BioViva reported last week that the company’s CEO, Elizabeth Parrish, successfully reversed biological ageing after being treated with the biotech’s therapies. The Seattle-based company confirmed that Parrish reversed 20 years of telomere shortening thanks to an experimental gene therapy.
BioViva aims to provide regenerative medicine solutions through gene and cell therapies. The company is involved in several research lines to combat atherosclerosis, Alzheimer’s, Sarcopenia and skin ageing. Their main goal is to address biological ageing by implementing genetic rejuvenation treatments. By “curing” ageing, all age-related diseases could be avoided. Experimental therapies aimed to extend longevity have been carried out before in model organisms: in 2012, María Blasco’s team at the Spanish National Cancer Research Centre (CNIO) extended the lifespan of mice subject to telomerase gene therapy. Telomerase lengthens telomeres, the protective caps of chromosomes, which are shortened in somatic cells after each division due to the end replication problem. When telomeres become too short, cells die or stop replicating, contributing to tissue degeneration.

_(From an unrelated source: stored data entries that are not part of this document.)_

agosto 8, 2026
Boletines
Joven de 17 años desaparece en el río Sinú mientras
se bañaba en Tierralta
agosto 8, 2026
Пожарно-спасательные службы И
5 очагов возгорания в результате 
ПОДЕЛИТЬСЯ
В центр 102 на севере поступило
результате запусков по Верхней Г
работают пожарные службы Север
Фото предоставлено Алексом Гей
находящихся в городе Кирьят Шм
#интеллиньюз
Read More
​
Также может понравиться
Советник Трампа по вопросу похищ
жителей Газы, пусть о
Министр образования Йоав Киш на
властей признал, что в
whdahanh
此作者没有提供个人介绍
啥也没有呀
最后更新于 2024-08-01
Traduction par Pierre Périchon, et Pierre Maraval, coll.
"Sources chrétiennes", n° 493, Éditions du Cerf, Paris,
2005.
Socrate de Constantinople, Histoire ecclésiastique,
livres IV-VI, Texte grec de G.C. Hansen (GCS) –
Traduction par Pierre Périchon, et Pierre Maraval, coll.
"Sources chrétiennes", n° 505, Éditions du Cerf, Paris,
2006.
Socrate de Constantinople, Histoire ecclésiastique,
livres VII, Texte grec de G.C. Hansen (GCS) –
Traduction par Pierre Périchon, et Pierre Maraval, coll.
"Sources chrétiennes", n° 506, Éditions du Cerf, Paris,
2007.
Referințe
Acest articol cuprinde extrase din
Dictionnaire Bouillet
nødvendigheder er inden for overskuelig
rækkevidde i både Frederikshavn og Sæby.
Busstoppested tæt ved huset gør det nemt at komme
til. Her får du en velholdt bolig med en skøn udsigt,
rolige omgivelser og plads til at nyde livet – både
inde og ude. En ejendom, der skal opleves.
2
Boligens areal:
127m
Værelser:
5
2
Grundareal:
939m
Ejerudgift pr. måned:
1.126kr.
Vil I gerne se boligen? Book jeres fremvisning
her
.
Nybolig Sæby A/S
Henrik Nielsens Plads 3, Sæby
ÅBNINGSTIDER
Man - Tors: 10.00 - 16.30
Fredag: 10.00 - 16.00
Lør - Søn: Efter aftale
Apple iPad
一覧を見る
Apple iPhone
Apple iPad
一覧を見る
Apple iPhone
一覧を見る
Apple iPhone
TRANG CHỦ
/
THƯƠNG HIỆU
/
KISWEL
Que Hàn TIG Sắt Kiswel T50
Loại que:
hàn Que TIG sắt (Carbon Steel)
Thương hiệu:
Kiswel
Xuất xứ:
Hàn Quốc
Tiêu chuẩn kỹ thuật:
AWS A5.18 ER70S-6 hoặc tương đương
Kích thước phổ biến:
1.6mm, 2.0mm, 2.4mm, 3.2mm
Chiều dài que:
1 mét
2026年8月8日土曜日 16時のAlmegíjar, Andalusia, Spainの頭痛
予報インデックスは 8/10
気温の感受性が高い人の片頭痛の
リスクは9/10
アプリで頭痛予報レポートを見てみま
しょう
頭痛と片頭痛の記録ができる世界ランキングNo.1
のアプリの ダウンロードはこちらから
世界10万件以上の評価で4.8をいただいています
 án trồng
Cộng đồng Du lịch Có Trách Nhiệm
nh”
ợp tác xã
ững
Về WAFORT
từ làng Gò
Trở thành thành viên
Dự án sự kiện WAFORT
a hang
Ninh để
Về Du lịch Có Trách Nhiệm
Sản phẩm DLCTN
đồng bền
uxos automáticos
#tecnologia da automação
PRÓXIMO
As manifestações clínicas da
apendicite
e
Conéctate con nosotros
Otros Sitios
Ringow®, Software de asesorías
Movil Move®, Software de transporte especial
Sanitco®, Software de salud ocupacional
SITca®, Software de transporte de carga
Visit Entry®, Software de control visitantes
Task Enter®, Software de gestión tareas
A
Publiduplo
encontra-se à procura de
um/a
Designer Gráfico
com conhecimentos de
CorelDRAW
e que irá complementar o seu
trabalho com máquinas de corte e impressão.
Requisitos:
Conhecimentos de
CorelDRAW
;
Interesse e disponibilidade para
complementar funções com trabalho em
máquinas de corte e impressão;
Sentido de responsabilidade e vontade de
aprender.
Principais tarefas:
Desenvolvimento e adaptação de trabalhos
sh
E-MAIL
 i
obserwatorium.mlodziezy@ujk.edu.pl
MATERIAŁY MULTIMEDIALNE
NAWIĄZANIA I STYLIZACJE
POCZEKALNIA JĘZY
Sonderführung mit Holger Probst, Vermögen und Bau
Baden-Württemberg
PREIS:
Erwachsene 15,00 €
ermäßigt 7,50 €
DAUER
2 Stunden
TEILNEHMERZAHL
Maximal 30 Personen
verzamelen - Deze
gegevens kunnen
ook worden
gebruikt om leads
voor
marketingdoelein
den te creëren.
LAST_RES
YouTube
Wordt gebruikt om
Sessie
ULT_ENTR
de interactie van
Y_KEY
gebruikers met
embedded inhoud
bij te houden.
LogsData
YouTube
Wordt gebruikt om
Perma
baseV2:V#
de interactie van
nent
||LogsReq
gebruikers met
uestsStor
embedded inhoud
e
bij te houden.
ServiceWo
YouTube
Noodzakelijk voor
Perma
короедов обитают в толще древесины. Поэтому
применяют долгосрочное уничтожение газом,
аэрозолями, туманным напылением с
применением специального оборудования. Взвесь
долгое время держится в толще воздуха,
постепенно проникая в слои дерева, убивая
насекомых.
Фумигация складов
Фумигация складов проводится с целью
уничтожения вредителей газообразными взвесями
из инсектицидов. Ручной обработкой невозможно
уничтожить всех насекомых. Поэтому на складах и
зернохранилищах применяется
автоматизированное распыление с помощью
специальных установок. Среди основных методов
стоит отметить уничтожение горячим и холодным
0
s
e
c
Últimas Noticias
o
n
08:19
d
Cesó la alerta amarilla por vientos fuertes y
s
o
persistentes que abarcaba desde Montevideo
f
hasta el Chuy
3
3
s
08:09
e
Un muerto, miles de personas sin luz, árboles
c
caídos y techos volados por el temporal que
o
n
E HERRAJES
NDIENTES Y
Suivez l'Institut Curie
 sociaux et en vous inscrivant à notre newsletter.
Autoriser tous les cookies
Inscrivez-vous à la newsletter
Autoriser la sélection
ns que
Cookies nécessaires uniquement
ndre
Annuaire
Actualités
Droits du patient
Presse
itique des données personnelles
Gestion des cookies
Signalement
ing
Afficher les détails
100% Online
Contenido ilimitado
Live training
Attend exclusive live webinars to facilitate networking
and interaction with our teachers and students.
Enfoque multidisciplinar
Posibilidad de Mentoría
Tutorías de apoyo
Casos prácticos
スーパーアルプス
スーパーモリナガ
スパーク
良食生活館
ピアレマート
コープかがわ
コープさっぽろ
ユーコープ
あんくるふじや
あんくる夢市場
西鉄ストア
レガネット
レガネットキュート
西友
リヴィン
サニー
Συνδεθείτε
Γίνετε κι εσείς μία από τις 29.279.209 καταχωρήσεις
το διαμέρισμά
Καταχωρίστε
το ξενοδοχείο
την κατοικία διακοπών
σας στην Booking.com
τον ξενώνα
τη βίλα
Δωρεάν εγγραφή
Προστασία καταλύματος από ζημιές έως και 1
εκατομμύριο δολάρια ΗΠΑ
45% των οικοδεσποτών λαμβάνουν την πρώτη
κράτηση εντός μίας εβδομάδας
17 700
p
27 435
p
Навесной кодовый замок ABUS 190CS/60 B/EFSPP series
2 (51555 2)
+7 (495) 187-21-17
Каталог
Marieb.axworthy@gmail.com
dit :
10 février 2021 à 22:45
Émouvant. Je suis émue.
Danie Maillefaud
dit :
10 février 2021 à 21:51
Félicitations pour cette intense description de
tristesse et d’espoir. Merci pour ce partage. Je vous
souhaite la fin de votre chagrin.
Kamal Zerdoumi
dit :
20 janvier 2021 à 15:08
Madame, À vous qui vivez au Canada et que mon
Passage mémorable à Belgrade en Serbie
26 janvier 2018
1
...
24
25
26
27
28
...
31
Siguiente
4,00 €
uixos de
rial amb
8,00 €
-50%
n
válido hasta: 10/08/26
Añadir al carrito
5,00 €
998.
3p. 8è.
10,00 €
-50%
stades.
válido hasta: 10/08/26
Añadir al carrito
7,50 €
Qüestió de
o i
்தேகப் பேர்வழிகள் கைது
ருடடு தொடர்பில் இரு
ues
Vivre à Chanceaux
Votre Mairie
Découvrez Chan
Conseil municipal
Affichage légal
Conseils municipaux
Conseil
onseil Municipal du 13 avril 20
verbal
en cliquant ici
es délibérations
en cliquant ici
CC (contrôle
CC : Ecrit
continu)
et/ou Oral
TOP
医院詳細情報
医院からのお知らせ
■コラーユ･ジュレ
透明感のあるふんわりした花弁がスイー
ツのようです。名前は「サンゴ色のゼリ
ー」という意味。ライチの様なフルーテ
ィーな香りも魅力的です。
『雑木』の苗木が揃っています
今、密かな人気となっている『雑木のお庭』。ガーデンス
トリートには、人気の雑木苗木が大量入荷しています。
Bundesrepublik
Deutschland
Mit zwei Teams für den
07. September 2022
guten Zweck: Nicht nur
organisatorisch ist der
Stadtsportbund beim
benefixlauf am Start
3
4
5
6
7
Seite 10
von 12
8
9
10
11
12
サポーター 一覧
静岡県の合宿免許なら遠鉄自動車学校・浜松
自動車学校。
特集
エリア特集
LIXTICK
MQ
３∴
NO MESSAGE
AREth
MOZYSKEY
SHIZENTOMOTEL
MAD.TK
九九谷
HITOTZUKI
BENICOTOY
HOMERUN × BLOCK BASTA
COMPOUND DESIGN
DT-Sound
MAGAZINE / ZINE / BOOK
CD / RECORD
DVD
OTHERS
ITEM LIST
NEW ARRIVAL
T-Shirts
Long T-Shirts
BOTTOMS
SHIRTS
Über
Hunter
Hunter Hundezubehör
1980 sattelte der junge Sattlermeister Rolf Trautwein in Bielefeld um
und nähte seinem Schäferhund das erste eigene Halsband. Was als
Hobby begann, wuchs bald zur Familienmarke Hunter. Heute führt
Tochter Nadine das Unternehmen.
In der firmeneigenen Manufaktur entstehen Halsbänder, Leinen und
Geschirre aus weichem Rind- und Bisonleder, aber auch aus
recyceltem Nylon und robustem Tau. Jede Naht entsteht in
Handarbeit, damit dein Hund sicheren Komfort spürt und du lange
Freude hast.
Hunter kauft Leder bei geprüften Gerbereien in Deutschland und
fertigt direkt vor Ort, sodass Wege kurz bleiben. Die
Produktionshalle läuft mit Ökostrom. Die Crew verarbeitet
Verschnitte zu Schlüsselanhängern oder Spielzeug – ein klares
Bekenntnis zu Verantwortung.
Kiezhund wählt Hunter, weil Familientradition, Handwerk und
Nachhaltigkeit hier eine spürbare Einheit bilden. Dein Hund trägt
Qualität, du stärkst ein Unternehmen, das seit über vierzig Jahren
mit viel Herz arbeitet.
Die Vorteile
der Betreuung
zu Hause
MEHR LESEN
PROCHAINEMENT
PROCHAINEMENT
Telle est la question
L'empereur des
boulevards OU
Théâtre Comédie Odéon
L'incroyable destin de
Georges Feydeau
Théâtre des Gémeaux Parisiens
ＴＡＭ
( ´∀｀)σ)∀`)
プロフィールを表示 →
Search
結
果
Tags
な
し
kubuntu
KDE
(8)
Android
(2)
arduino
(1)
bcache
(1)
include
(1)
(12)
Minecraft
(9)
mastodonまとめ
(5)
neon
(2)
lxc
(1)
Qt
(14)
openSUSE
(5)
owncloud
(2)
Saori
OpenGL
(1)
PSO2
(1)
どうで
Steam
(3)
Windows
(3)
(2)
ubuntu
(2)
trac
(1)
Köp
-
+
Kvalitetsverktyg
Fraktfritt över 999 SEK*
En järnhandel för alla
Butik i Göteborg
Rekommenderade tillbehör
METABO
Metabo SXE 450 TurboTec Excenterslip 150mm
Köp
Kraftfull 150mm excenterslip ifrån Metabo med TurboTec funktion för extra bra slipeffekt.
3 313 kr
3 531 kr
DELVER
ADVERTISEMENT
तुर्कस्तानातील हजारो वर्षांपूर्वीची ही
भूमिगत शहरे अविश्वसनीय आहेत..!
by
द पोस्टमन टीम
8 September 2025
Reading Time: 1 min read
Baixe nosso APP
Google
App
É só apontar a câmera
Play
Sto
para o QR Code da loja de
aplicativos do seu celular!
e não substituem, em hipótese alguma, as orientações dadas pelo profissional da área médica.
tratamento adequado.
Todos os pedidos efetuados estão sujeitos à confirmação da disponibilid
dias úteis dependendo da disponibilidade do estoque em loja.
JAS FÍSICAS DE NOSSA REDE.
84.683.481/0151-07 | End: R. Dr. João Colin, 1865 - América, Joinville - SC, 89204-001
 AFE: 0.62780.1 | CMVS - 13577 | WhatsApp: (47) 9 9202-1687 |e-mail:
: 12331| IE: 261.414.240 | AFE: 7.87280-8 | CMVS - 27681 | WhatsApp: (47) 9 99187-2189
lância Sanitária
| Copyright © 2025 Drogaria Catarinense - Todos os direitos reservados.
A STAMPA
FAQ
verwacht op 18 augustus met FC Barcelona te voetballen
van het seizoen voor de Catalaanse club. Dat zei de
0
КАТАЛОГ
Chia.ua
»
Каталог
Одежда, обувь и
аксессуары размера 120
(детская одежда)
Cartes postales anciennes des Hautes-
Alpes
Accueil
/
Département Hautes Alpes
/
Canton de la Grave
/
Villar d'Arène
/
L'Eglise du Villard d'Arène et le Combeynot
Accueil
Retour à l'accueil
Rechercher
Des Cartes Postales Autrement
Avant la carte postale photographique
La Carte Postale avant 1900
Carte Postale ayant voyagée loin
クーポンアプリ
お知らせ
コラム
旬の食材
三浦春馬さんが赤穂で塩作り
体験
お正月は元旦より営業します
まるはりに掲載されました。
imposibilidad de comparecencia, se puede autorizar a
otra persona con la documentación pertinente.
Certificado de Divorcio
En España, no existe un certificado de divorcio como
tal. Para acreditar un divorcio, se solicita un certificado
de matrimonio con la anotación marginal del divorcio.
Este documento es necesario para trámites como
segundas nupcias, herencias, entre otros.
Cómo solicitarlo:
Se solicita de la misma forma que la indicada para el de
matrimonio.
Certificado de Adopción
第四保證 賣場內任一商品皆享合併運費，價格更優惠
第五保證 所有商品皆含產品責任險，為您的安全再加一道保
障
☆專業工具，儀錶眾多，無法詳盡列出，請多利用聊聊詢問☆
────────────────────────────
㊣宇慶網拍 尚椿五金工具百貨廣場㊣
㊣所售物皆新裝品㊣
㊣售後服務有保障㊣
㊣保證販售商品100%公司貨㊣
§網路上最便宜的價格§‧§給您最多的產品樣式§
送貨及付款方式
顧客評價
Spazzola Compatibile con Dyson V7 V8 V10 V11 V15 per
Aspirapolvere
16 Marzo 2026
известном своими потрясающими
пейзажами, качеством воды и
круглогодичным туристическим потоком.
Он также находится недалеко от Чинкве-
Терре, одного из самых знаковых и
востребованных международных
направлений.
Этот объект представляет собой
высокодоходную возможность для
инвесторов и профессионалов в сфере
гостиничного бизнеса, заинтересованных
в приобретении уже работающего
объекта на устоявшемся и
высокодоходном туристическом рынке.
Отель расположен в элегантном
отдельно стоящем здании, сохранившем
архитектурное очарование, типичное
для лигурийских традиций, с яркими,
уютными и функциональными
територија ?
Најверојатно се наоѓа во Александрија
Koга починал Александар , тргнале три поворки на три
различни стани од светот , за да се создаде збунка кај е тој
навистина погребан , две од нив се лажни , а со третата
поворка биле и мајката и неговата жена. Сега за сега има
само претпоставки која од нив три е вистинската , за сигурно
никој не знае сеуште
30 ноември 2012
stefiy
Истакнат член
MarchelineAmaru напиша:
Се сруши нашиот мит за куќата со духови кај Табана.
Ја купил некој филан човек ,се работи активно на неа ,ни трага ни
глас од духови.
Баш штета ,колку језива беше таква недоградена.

Patient zero of a non-regulated clinical assay
Elizabeth Parrish decided to receive BioViva’s telomerase gene therapy. To avoid FDA regulations, she flew to Colombia, where she was injected with the telomerase gene; additionally, she received gene therapy to combat muscle mass loss. Parrish’s telomeres length was measured in SpectraCell‘s facilites before and after treatment; according to the results, her white blood cells’ telomeres are 0.62 kb longer now, which would imply that the leukocytes are 20 years younger. The results were verified by the non-profit HEALES (HEalthy Life Extension Company), and the Biogerontology Research Foundation.
It remains to be demonstrated that telomere lengthening in Parrish’s leukocytes increases her immune system activity and cell lifespan. On the other hand, unwanted side effects could appear: longer telomeres and increased telomerase activity correlate with cancer incidence. No data is available yet regarding the effect of the second gene therapy on muscle mass. Finally, it must be stressed that the results have not been published in any scientific journal and have not been subject to a peer-review process.